Supplied material
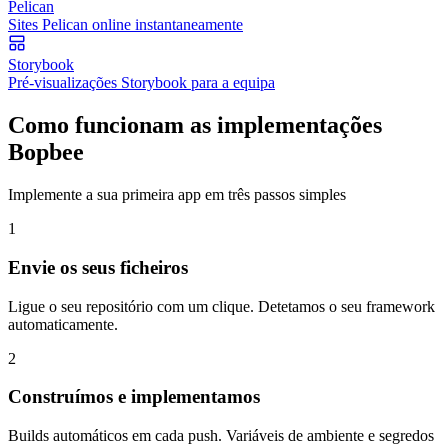
Pelican
Sites Pelican online instantaneamente
Storybook
Pré-visualizações Storybook para a equipa
Como funcionam as implementações
Bopbee
Implemente a sua primeira app em três passos simples
1
Envie os seus ficheiros
Ligue o seu repositório com um clique. Detetamos o seu framework
automaticamente.
2
Construímos e implementamos
Builds automáticos em cada push. Variáveis de ambiente e segredos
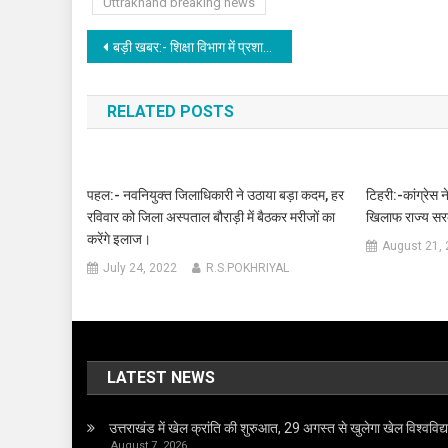
Uttrakhand breaking news
Post
बड़ी खबर:- शिक्षा विभाग में प्रशासनिक अधिकारियों के बम्पर प्रमोशन, देखिए लिस्ट।
navigation
RELATED POSTS
पहल:- नवनियुक्त जिलाधिकारी ने उठाया बड़ा कदम, हर
टिहरी:-कांग्रेस न
रविवार को जिला अस्पताल बौराड़ी में बैठकर मरीजों का
खिलाफ राज्य सर
करेंगे इलाज।
August 21,
July 24, 2022
R.S.POKHRIYAL
LATEST NEWS
उत्तराखंड में खेल क्रांति की शुरुआत, 29 अगस्त से खुलेगा खेल विश्वविद
August 7, 2026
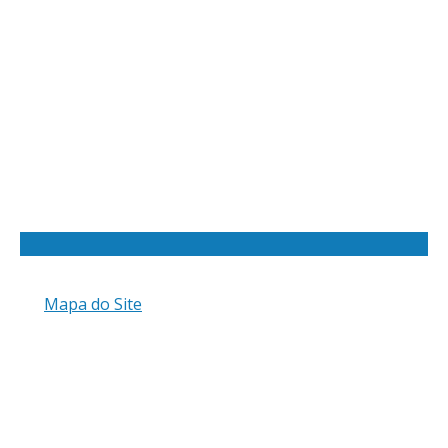
Mapa do Site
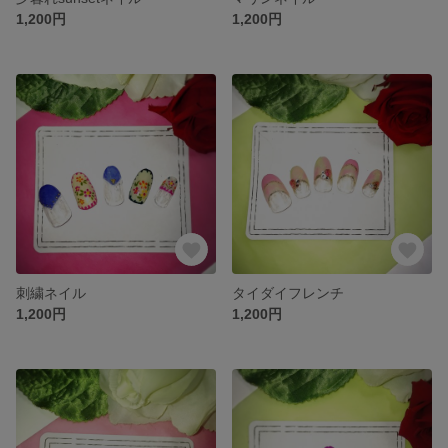
1,200円
1,200円
刺繍ネイル
タイダイフレンチ
1,200円
1,200円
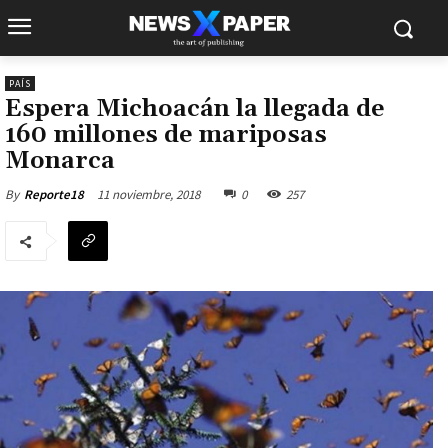
PAÍS
Espera Michoacán la llegada de
160 millones de mariposas
Monarca
11 noviembre, 2018
0
257
By
Reporte18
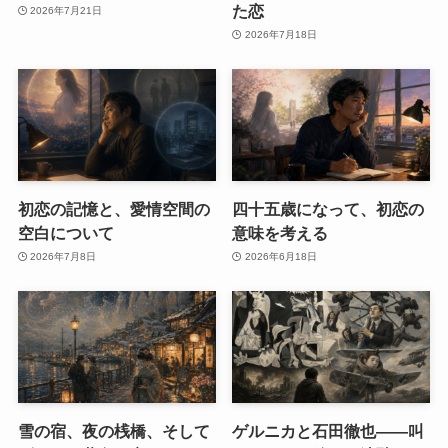
た恋
2026年7月21日
2026年7月18日
初恋の記憶と、愛情空間の
四十五歳になって、初恋の
空白について
意味を考える
2026年7月8日
2026年6月18日
雪の宿、夜の桟橋、そして
ゲルニカと石田徹也――叫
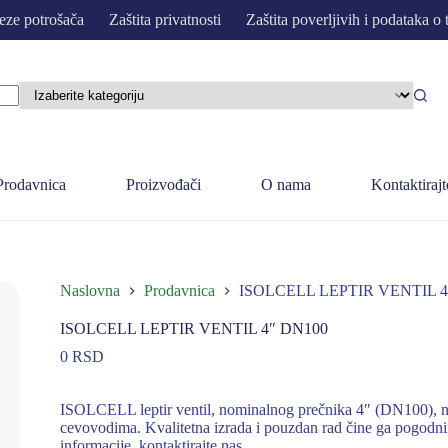
eze potrošača
Zaštita privatnosti
Zaštita poverljivih i podataka o 
Prodavnica
Proizvođači
O nama
Kontaktirajt
Naslovna
Prodavnica
ISOLCELL LEPTIR VENTIL 4
ISOLCELL LEPTIR VENTIL 4″ DN100
0
RSD
ISOLCELL leptir ventil, nominalnog prečnika 4″ (DN100), nam
cevovodima. Kvalitetna izrada i pouzdan rad čine ga pogodni
informacije, kontaktirajte nas.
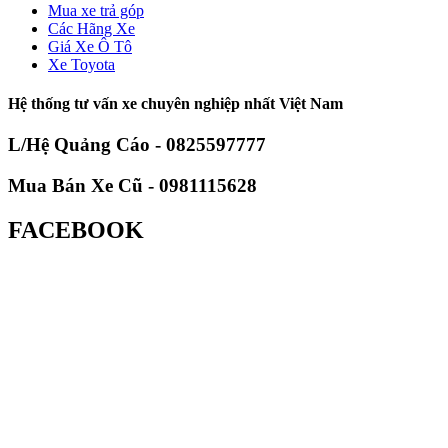
Mua xe trả góp
Các Hãng Xe
Giá Xe Ô Tô
Xe Toyota
Hệ thống tư vấn xe chuyên nghiệp nhất Việt Nam
L/Hệ Quảng Cáo - 0825597777
Mua Bán Xe Cũ - 0981115628
FACEBOOK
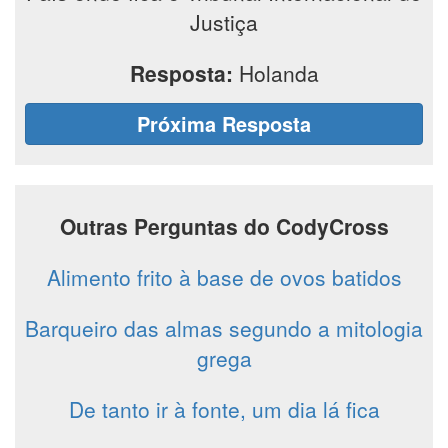
Justiça
Resposta:
Holanda
Próxima Resposta
Outras Perguntas do CodyCross
Alimento frito à base de ovos batidos
Barqueiro das almas segundo a mitologia
grega
De tanto ir à fonte, um dia lá fica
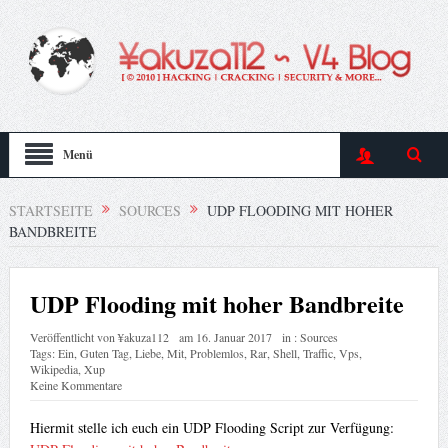
Menü
STARTSEITE
SOURCES
UDP FLOODING MIT HOHER
BANDBREITE
UDP Flooding mit hoher Bandbreite
Veröffentlicht von
¥akuza112
am
16. Januar 2017
in :
Sources
Tags:
Ein
,
Guten Tag
,
Liebe
,
Mit
,
Problemlos
,
Rar
,
Shell
,
Traffic
,
Vps
,
Wikipedia
,
Xup
Keine Kommentare
Hiermit stelle ich euch ein UDP Flooding Script zur Verfügung:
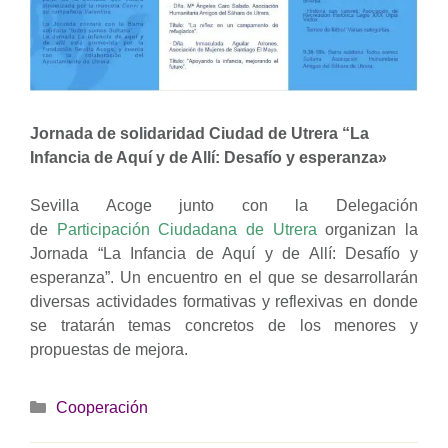
Jornada de solidaridad Ciudad de Utrera “La
Infancia de Aquí y de Allí: Desafío y esperanza»
Sevilla Acoge junto con la Delegación
de
Participación Ciudadana de Utrera
organizan la
Jornada “La Infancia de Aquí y de Allí: Desafío y
esperanza”. Un encuentro en el que se desarrollarán
diversas actividades formativas y reflexivas en donde
se tratarán temas concretos de los menores y
propuestas de mejora.
Categorías
Cooperación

The problem
Please write out the text read from all of the records above, every line unchanged and in the same order, leaving the pictures out of your answer.

Output for this exercise
Pelican
Sites Pelican online instantaneamente
Storybook
Pré-visualizações Storybook para a equipa
Como funcionam as implementações
Bopbee
Implemente a sua primeira app em três passos simples
1
Envie os seus ficheiros
Ligue o seu repositório com um clique. Detetamos o seu framework
automaticamente.
2
Construímos e implementamos
Builds automáticos em cada push. Variáveis de ambiente e segredos
Uttrakhand breaking news
Post
बड़ी खबर:- शिक्षा विभाग में प्रशासनिक अधिकारियों के बम्पर प्रमोशन, देखिए लिस्ट।
navigation
RELATED POSTS
पहल:- नवनियुक्त जिलाधिकारी ने उठाया बड़ा कदम, हर
टिहरी:-कांग्रेस न
रविवार को जिला अस्पताल बौराड़ी में बैठकर मरीजों का
खिलाफ राज्य सर
करेंगे इलाज।
August 21,
July 24, 2022
R.S.POKHRIYAL
LATEST NEWS
उत्तराखंड में खेल क्रांति की शुरुआत, 29 अगस्त से खुलेगा खेल विश्वविद
August 7, 2026
Mapa do Site
1,200円
1,200円
刺繍ネイル
タイダイフレンチ
1,200円
1,200円
PAÍS
Espera Michoacán la llegada de
160 millones de mariposas
Monarca
11 noviembre, 2018
0
257
By
Reporte18
た恋
2026年7月21日
2026年7月18日
初恋の記憶と、愛情空間の
四十五歳になって、初恋の
空白について
意味を考える
2026年7月8日
2026年6月18日
雪の宿、夜の桟橋、そして
ゲルニカと石田徹也――叫
eze potrošača
Zaštita privatnosti
Zaštita poverljivih i podataka o 
Prodavnica
Proizvođači
O nama
Kontaktirajt
Naslovna
Prodavnica
ISOLCELL LEPTIR VENTIL 4
ISOLCELL LEPTIR VENTIL 4″ DN100
0
RSD
ISOLCELL leptir ventil, nominalnog prečnika 4″ (DN100), nam
cevovodima. Kvalitetna izrada i pouzdan rad čine ga pogodni
informacije, kontaktirajte nas.
Mua xe trả góp
Các Hãng Xe
Giá Xe Ô Tô
Xe Toyota
Hệ thống tư vấn xe chuyên nghiệp nhất Việt Nam
L/Hệ Quảng Cáo - 0825597777
Mua Bán Xe Cũ - 0981115628
FACEBOOK
Justiça
Resposta:
Holanda
Próxima Resposta
Outras Perguntas do CodyCross
Alimento frito à base de ovos batidos
Barqueiro das almas segundo a mitologia
grega
De tanto ir à fonte, um dia lá fica
Menü
STARTSEITE
SOURCES
UDP FLOODING MIT HOHER
BANDBREITE
UDP Flooding mit hoher Bandbreite
Veröffentlicht von
¥akuza112
am
16. Januar 2017
in :
Sources
Tags:
Ein
,
Guten Tag
,
Liebe
,
Mit
,
Problemlos
,
Rar
,
Shell
,
Traffic
,
Vps
,
Wikipedia
,
Xup
Keine Kommentare
Hiermit stelle ich euch ein UDP Flooding Script zur Verfügung:
Jornada de solidaridad Ciudad de Utrera “La
Infancia de Aquí y de Allí: Desafío y esperanza»
Sevilla Acoge junto con la Delegación
de
Participación Ciudadana de Utrera
organizan la
Jornada “La Infancia de Aquí y de Allí: Desafío y
esperanza”. Un encuentro en el que se desarrollarán
diversas actividades formativas y reflexivas en donde
se tratarán temas concretos de los menores y
propuestas de mejora.
Categorías
Cooperación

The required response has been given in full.